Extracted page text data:
- - - - -

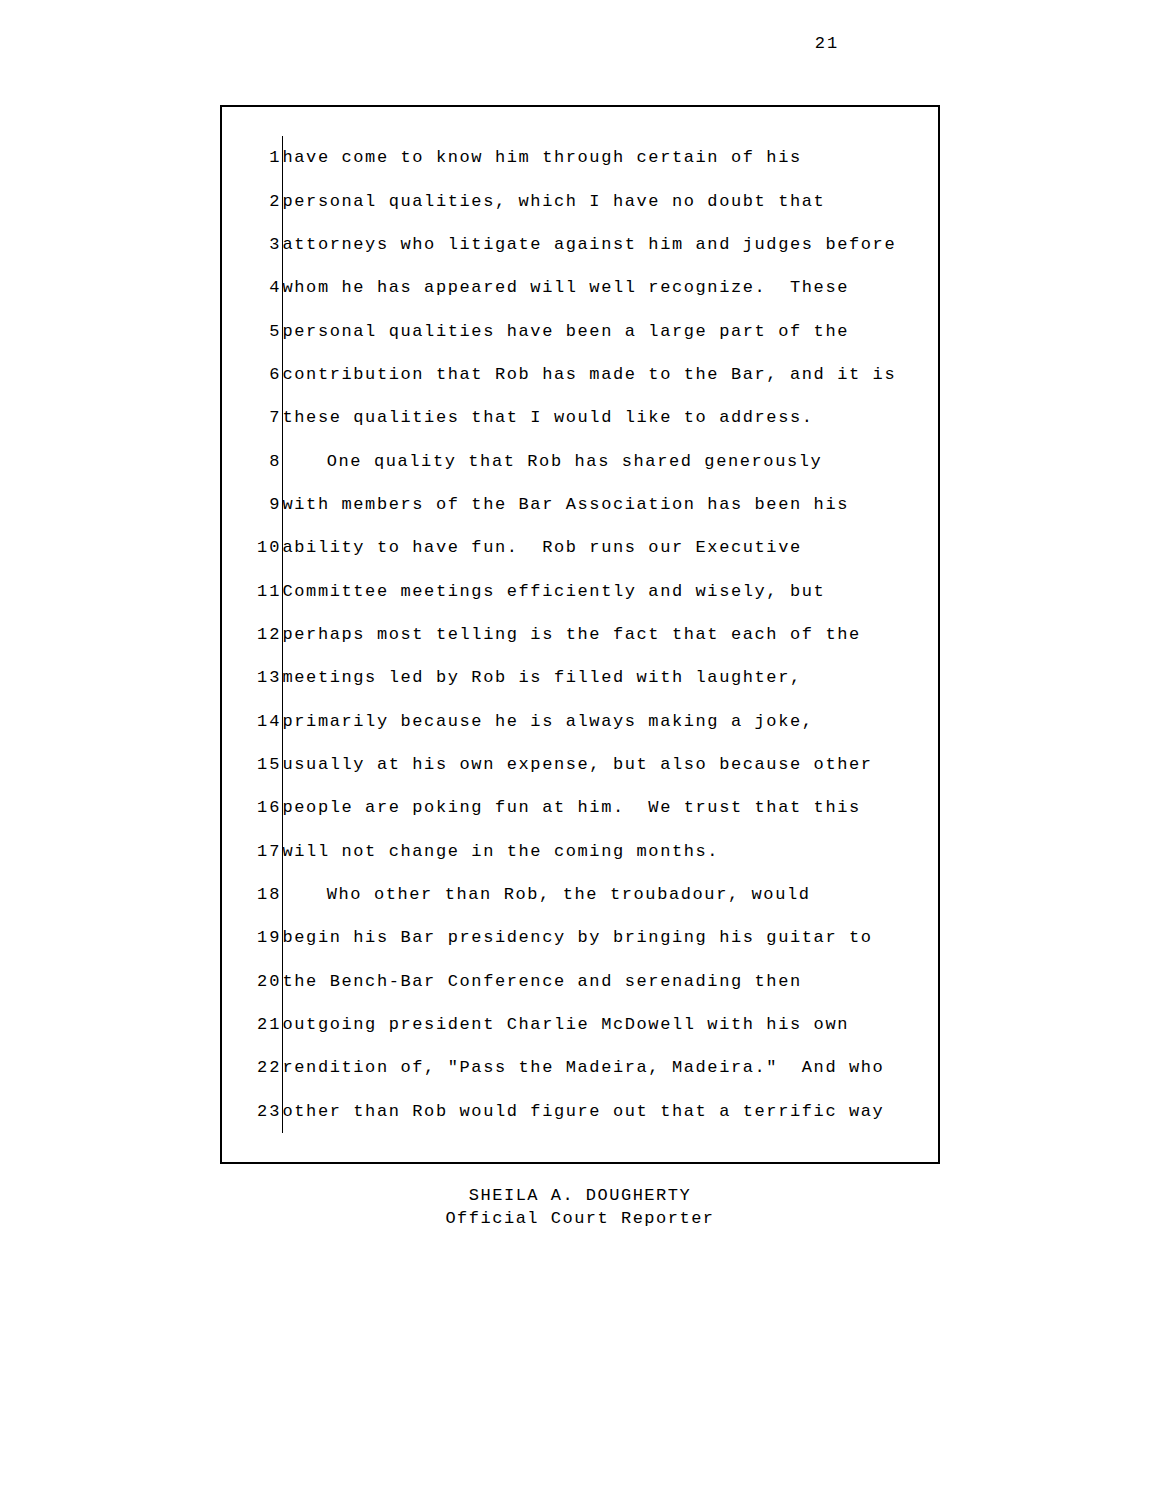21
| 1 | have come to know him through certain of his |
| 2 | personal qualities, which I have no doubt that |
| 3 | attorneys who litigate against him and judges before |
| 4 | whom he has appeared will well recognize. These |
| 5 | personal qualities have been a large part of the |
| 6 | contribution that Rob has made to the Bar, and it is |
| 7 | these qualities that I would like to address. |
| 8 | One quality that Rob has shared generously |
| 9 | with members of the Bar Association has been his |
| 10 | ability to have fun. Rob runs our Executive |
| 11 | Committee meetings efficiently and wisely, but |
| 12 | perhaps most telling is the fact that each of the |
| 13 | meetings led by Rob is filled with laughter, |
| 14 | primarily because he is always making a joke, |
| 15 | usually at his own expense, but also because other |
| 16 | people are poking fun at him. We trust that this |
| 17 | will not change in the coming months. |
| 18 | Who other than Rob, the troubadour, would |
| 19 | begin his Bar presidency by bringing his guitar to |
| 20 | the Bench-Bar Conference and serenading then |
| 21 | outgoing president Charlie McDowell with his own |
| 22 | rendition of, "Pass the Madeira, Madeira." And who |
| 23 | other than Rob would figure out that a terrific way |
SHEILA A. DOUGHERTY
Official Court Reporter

- - - - -

Scan the data above for the word "been". Copy every line in which it is found.

Expected answer –
| 5 | personal qualities have been a large part of the |
| 9 | with members of the Bar Association has been his |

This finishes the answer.